Request
Each record that follows should be repeated exactly, minus any images.

[Change listing data]
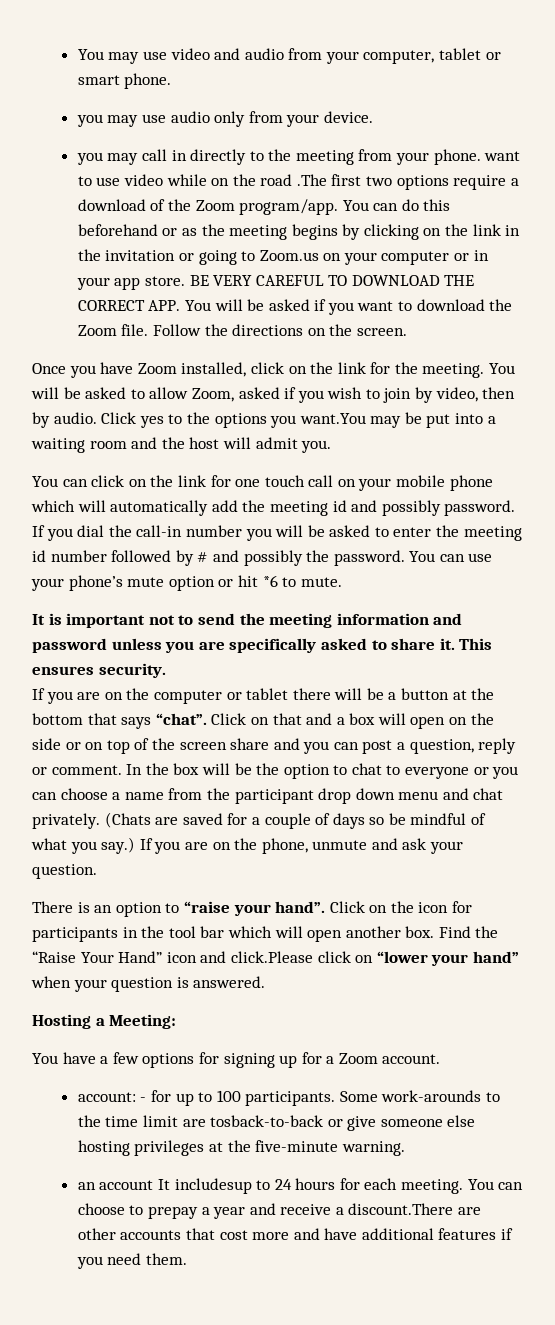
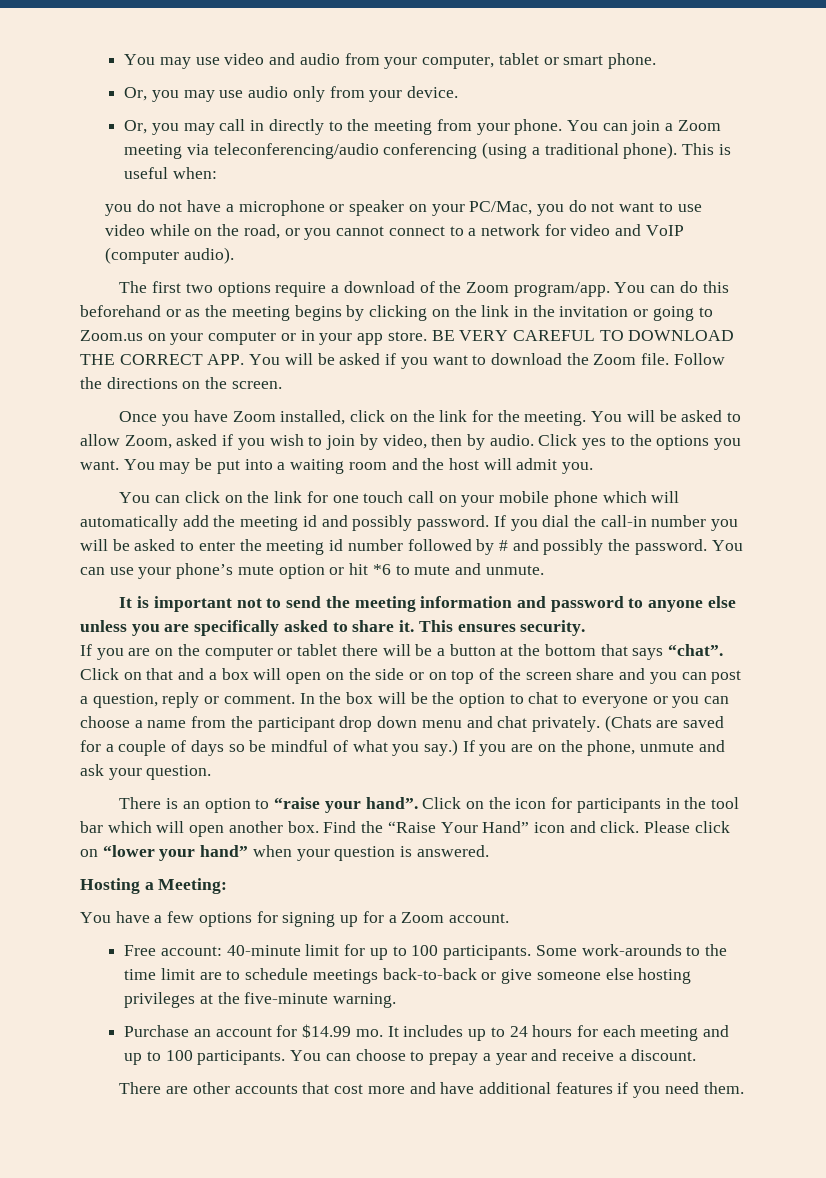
(172, 81) none -> [124,87,148,101] Or,
(373, 117) none -> [124,120,148,134] Or,
(481, 157) none -> [566,120,721,135] [124,142,731,159] [124,167,218,179] [105,200,615,216] You can join a Zoom meeting via teleconferencing/audio conferencing (using a traditional phone). This is useful when: // you do not have a microphone or speaker on your PC/Mac, you do not
[260,174,327,186] road .The -> [243,224,684,240] [105,247,234,264] [119,281,148,293] road, or you cannot connect to a network for video and VoIP (computer audio). // The
[299,413,366,424] want.You -> [80,459,155,470] want. You
[300,577,342,587] mute. -> [414,563,544,575] mute and unmute.
(107, 645) none -> [628,596,736,612] to anyone else
[230,951,313,963] click.Please -> [600,821,691,833] click. Please
[77,1092,147,1102] account: - -> [124,944,340,956] Free account: 40-minute limit
[210,1115,324,1127] tosback-to-back -> [226,968,477,984] to schedule meetings back-to-back
(405, 1148) none -> [124,1025,190,1037] Purchase
[157,1178,252,1194] It includesup -> [276,1024,487,1041] for $14.99 mo. It includes up
[401,1179,464,1194] meeting. -> [640,1025,730,1041] [124,1050,286,1065] meeting and up to 100 participants.
[348,1203,454,1215] discount.There -> [631,1049,697,1061] [119,1082,162,1094] discount. // There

Solved problem
(172, 81) none -> [124,87,148,101] Or,
(373, 117) none -> [124,120,148,134] Or,
(481, 157) none -> [566,120,721,135] [124,142,731,159] [124,167,218,179] [105,200,615,216] You can join a Zoom meeting via teleconferencing/audio conferencing (using a traditional phone). This is useful when: // you do not have a microphone or speaker on your PC/Mac, you do not
[260,174,327,186] road .The -> [243,224,684,240] [105,247,234,264] [119,281,148,293] road, or you cannot connect to a network for video and VoIP (computer audio). // The
[299,413,366,424] want.You -> [80,459,155,470] want. You
[300,577,342,587] mute. -> [414,563,544,575] mute and unmute.
(107, 645) none -> [628,596,736,612] to anyone else
[230,951,313,963] click.Please -> [600,821,691,833] click. Please
[77,1092,147,1102] account: - -> [124,944,340,956] Free account: 40-minute limit
[210,1115,324,1127] tosback-to-back -> [226,968,477,984] to schedule meetings back-to-back
(405, 1148) none -> [124,1025,190,1037] Purchase
[157,1178,252,1194] It includesup -> [276,1024,487,1041] for $14.99 mo. It includes up
[401,1179,464,1194] meeting. -> [640,1025,730,1041] [124,1050,286,1065] meeting and up to 100 participants.
[348,1203,454,1215] discount.There -> [631,1049,697,1061] [119,1082,162,1094] discount. // There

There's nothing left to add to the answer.